* WHAT THE TASK ASKS: Only the lines in the entries below from the line with "index dip: (313, 127)" to the line with "thumb cmc: (230, 68)", both included, belong in the answer, transcribed exactly and without pictures.

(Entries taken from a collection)
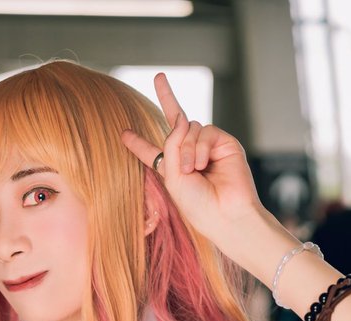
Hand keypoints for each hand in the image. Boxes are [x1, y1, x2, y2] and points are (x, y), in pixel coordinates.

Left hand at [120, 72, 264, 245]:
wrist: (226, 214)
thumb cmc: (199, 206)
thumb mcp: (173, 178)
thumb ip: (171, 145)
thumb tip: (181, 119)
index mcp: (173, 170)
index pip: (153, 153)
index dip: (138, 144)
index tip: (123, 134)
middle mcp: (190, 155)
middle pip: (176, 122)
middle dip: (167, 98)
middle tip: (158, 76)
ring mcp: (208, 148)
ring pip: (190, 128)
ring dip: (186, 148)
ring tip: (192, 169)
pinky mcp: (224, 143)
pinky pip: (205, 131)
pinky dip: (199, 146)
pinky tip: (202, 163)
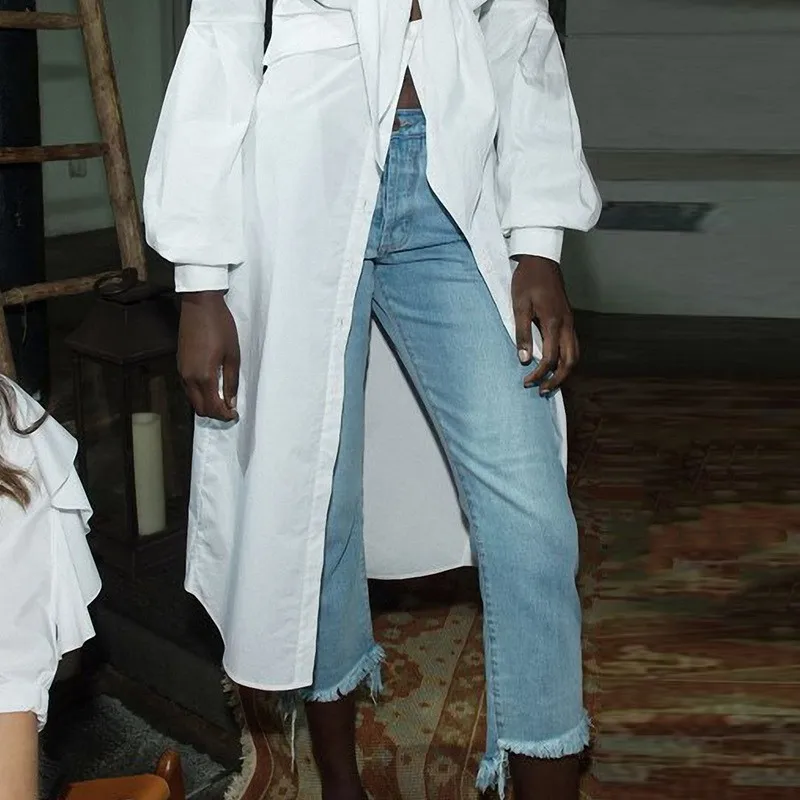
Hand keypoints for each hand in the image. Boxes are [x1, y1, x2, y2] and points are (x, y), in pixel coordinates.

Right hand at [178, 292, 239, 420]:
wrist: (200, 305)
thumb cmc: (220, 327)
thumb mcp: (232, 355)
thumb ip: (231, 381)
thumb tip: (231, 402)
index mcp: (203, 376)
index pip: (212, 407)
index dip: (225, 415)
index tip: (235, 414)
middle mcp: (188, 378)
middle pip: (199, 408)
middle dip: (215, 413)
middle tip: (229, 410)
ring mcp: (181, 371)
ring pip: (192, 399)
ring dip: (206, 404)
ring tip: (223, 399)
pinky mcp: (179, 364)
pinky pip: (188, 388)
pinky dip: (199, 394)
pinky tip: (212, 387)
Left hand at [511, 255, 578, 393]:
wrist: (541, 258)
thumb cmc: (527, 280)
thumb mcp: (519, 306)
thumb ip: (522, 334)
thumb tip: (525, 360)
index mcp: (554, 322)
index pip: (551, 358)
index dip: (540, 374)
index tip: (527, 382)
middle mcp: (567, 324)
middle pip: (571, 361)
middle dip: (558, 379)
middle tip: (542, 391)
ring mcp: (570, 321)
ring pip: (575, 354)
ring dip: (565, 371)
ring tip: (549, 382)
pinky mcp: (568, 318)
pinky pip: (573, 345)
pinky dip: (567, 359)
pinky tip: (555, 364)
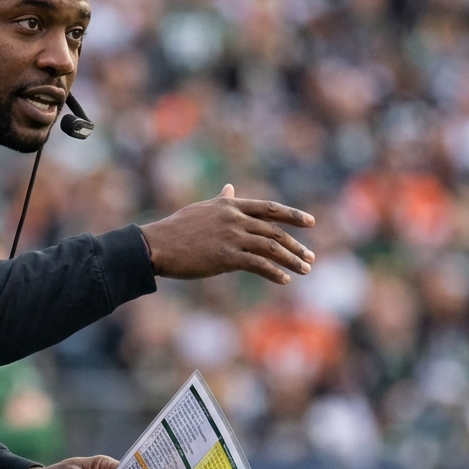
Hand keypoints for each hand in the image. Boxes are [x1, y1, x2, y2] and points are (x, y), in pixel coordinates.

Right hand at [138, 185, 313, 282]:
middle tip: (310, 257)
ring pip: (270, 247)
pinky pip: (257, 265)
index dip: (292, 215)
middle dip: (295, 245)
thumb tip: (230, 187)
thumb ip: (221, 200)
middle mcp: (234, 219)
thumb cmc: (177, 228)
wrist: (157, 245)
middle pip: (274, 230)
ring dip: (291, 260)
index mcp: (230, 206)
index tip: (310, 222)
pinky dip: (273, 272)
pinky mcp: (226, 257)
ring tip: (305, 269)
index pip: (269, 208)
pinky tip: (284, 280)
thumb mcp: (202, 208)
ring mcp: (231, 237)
...
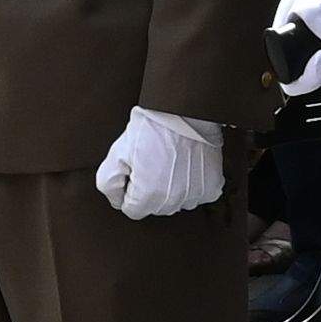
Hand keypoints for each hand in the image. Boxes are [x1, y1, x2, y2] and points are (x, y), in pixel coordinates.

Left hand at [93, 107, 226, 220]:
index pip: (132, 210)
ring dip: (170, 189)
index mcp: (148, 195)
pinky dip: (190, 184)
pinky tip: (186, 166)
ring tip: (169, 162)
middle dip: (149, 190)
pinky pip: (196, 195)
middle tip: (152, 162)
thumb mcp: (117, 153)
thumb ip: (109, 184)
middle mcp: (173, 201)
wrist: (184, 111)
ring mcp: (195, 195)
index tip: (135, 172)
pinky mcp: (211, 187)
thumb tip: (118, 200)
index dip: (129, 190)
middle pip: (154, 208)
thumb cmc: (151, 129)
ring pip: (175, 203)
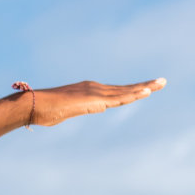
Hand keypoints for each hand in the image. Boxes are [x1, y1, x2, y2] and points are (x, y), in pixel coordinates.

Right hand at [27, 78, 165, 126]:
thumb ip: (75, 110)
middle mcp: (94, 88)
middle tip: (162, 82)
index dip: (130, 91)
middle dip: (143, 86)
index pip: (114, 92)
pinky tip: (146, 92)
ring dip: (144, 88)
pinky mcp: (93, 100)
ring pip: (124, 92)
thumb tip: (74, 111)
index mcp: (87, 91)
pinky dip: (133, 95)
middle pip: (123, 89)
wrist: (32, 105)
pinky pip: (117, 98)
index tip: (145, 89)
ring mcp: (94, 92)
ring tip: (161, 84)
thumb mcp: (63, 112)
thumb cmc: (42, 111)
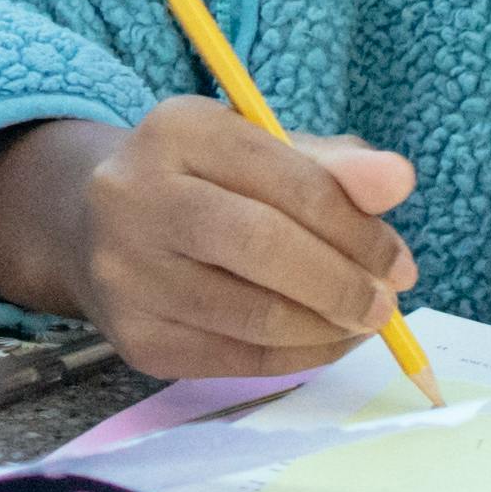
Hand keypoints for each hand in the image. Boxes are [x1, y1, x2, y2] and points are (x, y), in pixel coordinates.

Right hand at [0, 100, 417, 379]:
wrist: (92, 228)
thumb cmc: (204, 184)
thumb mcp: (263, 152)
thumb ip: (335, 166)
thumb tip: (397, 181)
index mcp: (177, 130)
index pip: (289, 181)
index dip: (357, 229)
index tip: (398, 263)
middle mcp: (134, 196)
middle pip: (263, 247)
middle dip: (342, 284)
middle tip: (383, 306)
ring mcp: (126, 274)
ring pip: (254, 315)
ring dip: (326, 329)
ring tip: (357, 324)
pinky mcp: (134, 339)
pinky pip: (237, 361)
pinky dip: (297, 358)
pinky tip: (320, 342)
* * *
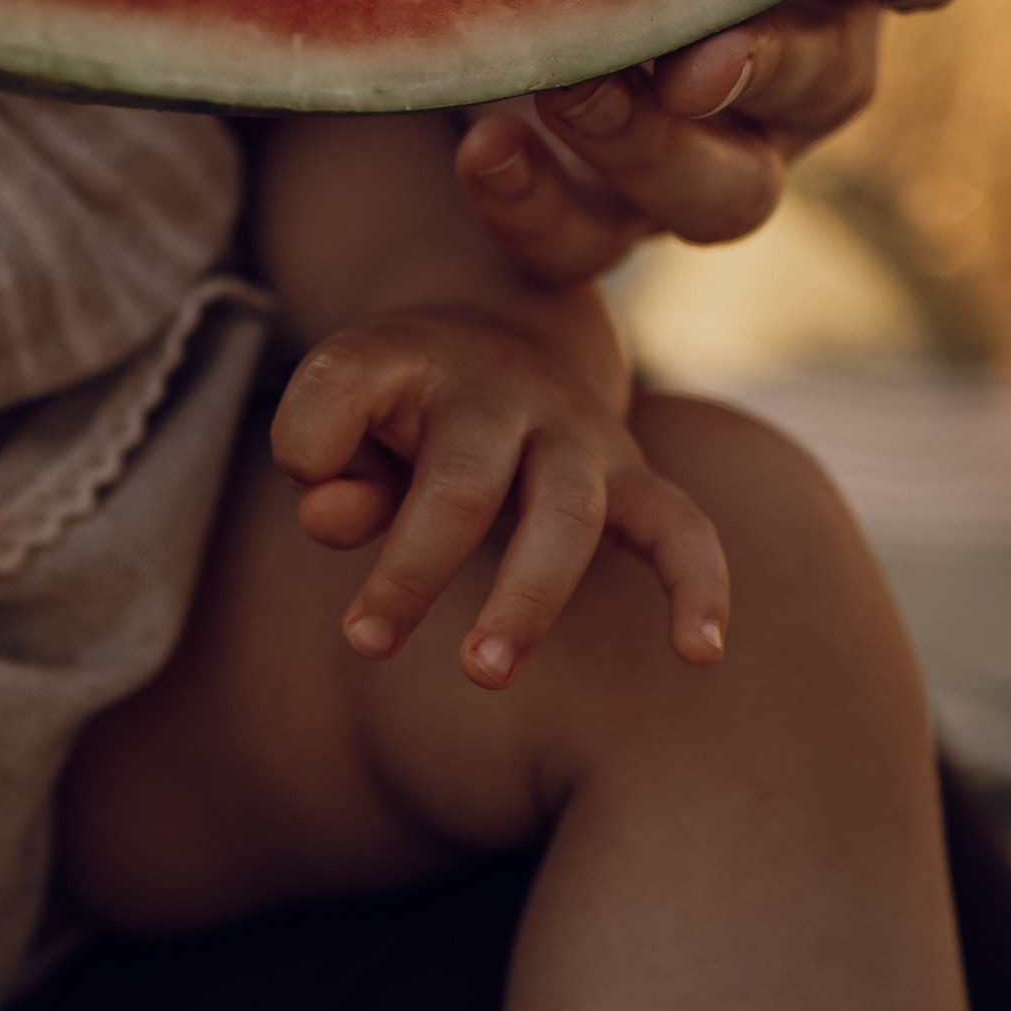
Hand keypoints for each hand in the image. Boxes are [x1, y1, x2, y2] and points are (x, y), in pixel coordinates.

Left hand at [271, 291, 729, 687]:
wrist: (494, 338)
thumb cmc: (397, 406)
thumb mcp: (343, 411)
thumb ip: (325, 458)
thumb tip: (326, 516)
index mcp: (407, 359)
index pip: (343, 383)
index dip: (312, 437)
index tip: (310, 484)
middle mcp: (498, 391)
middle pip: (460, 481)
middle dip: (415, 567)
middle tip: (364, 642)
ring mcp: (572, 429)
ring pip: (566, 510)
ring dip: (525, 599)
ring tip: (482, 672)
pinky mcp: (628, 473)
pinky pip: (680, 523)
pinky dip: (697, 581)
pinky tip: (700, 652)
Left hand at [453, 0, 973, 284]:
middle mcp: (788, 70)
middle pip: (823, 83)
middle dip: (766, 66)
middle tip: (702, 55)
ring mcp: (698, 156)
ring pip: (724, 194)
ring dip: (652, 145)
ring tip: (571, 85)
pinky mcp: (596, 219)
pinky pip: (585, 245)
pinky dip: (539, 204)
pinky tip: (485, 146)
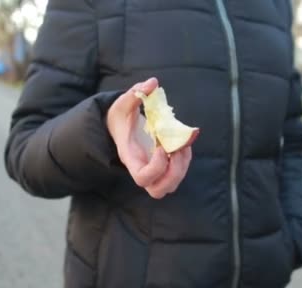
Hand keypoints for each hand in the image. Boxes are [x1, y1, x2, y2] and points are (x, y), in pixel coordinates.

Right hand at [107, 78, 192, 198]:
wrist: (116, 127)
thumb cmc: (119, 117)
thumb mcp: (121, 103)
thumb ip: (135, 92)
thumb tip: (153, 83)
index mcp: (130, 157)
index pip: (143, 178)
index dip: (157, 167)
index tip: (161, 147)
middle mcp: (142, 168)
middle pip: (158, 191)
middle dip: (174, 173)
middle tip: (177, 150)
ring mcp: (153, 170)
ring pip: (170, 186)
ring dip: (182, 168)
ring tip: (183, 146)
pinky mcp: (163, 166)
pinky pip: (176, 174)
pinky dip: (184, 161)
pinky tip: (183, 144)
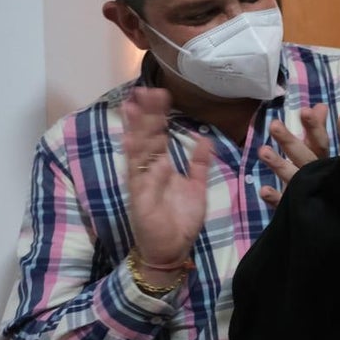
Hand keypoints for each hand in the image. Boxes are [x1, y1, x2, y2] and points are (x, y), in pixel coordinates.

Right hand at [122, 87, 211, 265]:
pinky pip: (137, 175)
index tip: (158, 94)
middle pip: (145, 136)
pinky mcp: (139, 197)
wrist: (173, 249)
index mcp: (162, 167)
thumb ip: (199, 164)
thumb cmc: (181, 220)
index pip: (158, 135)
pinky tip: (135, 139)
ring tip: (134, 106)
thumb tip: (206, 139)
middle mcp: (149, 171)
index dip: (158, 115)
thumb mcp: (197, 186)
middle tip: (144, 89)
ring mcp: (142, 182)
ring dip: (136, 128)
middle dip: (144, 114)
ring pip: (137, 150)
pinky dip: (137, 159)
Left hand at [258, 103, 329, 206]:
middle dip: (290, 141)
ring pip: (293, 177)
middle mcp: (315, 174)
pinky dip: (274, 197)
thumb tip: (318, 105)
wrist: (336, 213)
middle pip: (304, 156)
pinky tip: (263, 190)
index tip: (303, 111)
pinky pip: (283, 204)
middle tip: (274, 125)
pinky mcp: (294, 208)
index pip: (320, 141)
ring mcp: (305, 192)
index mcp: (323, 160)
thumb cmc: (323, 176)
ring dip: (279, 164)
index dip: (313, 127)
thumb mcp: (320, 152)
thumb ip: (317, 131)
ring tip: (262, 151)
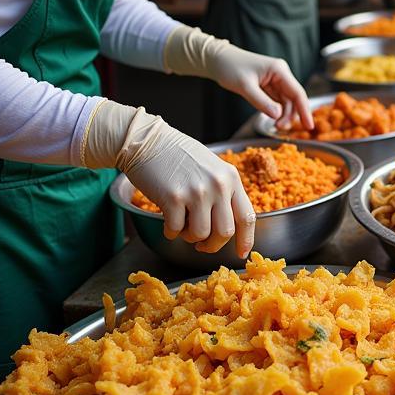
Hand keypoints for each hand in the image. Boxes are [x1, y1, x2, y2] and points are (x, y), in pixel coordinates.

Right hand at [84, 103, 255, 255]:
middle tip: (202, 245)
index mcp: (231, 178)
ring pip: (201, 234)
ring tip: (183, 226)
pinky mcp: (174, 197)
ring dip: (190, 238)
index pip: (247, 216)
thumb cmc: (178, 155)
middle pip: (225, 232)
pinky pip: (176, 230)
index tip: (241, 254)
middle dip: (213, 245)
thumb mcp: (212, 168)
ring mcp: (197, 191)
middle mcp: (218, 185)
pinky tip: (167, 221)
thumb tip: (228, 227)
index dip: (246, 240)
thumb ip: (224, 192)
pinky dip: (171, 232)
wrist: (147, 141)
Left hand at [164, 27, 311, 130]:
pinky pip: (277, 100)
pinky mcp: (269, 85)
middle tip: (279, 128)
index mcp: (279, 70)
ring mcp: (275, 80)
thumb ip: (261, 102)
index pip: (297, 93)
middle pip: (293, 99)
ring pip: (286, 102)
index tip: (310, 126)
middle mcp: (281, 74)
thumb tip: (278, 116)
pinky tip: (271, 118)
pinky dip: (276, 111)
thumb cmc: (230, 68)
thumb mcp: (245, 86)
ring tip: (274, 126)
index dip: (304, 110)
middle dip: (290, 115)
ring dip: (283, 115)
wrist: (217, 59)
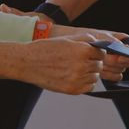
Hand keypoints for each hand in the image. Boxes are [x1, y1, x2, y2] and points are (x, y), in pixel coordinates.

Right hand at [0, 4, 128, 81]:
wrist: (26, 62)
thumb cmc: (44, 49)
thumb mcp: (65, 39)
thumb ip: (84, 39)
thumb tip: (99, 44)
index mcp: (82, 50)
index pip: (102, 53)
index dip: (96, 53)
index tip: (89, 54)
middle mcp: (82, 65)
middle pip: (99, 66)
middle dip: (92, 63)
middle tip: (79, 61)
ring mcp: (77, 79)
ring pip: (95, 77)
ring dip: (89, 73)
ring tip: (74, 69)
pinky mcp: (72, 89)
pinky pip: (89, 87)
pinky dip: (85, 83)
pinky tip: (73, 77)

* EXERCISE SOLUTION:
index dip: (313, 127)
thumb mcp: (320, 152)
thumb ip: (317, 131)
ring tip: (262, 151)
Hand keypoints for each hand in the image. Boxes are [x1, y1, x2, y2] and points are (x, y), in pixel coordinates.

Right hand at [84, 103, 255, 255]:
middle tip: (202, 245)
index mcp: (231, 178)
ring pip: (201, 234)
ring tip: (183, 226)
pinky mcp: (174, 197)
ring dip: (190, 238)
index pip: (247, 216)
thumb cmc: (178, 155)
middle pip: (225, 232)
pinky pip: (176, 230)
index tip: (241, 254)
middle dip: (213, 245)
thumb mcp: (212, 168)
ring mcp: (197, 191)
middle mcp: (218, 185)
pinky tip: (167, 221)
thumb tip: (228, 227)
index dip: (246, 240)
thumb ip: (224, 192)
pinky dip: (171, 232)
wrist: (147, 141)
Left hand at [164, 27, 311, 130]:
pinky pip: (277, 100)
pinky mcp: (269, 85)
middle tip: (279, 128)
index mcp: (279, 70)
ring mcp: (275, 80)
thumb ip: (261, 102)
index pip: (297, 93)
middle pip: (293, 99)
ring pip: (286, 102)
index tip: (310, 126)
middle mcp: (281, 74)
thumb tip: (278, 116)
pinky tip: (271, 118)
pinky dip: (276, 111)
thumb cmc: (230, 68)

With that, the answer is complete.